What is pump brake power?
Brake power (also called shaft power) is the mechanical power that must be supplied to a pump shaft to move a fluid against a given head. It is always larger than the useful hydraulic power delivered to the fluid because no pump is 100% efficient — the difference is lost to friction, recirculation and other internal losses. Knowing the brake power lets you size the driving motor correctly.
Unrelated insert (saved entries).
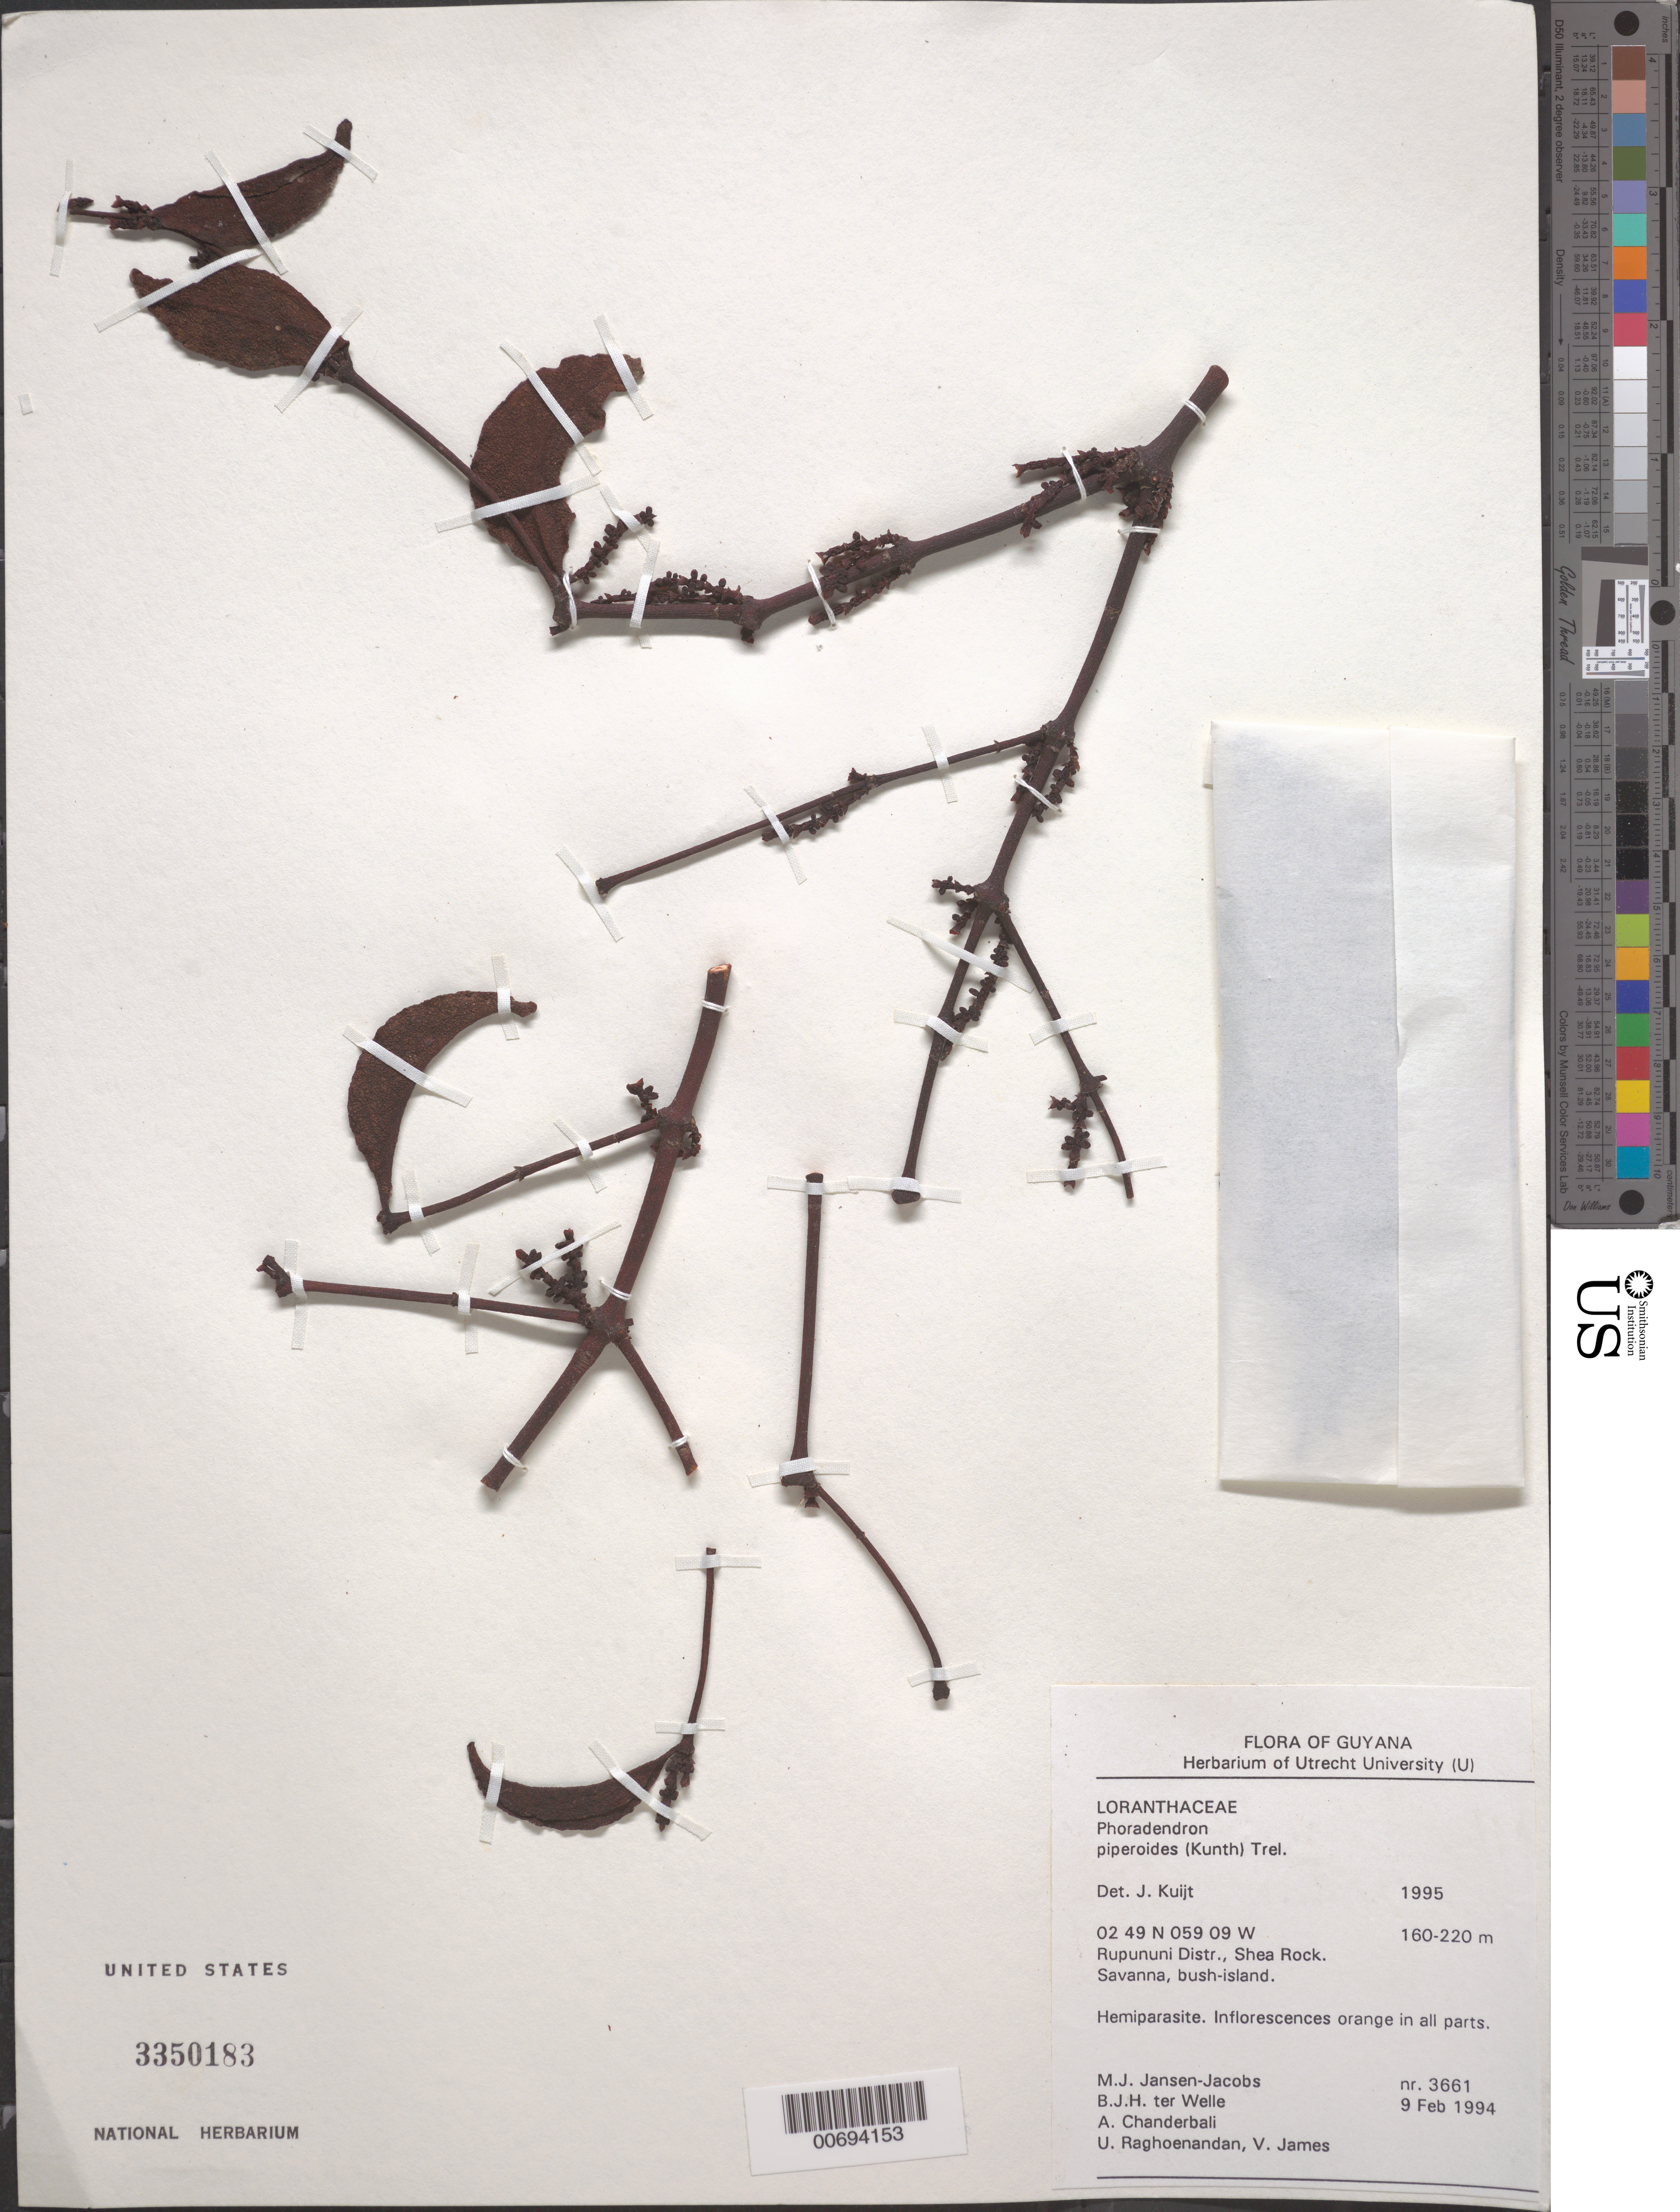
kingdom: Plantae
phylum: Tracheophyta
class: Magnoliopsida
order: Santalales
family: Viscaceae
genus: Phoradendron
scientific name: Phoradendron piperoides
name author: (Kunth) Trel.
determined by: Kuijt, Job, (CANADA)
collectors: M. J. Jansen-Jacobs, B. Welle, A. S. Chanderbali, U. Raghoenandan & V. James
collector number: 3661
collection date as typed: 9-Feb-94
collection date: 1994-02-09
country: Guyana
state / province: U. Takutu-U. Essequibo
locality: Shea Rock, Rupununi Dist.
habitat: Savanna, bush island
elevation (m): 160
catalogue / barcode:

How to use this calculator
Enter the fluid density (1000 kg/m³ for water), the volumetric flow rate Q in cubic metres per second, the total head H in metres, and the pump efficiency as a percentage. Gravity defaults to 9.81 m/s². The calculator returns the brake power in kilowatts and horsepower, plus the underlying hydraulic power and the efficiency applied.
The formula explained
The hydraulic power is \(P_{\text{hyd}} = \rho g Q H\) (watts). Dividing by the fractional efficiency \(\eta\) gives the brake power:
$$P_{\text{brake}} = \frac{\rho g Q H}{\eta}$$Here \(\rho\) is density (kg/m³), \(g\) is gravitational acceleration (m/s²), \(Q\) is flow (m³/s) and \(H\) is head (m). Dividing watts by 1000 converts to kilowatts; dividing watts by 745.7 converts to horsepower.
Worked example
For water (\(\rho = 1000\)), \(Q = 0.05\) m³/s, \(H = 20\) m and \(\eta = 75\%\): hydraulic power =
$$1000 \times 9.81 \times 0.05 \times 20 = 9810\ \text{W} = 9.81\ \text{kW}$$Brake power =
$$\frac{9810}{0.75} = 13{,}080\ \text{W} \approx 13.08\ \text{kW}$$or about 17.5 hp. You would therefore select a motor rated above 13 kW.
FAQ
Why is brake power higher than hydraulic power? Because efficiency is less than 1; the motor must supply extra power to cover internal losses.
What efficiency should I use? Typical centrifugal pumps run 60–85%. Use the manufacturer curve at your operating point if available.
Can I use it for any liquid? Yes — just enter the correct density. For thick or non-Newtonian fluids actual losses may differ.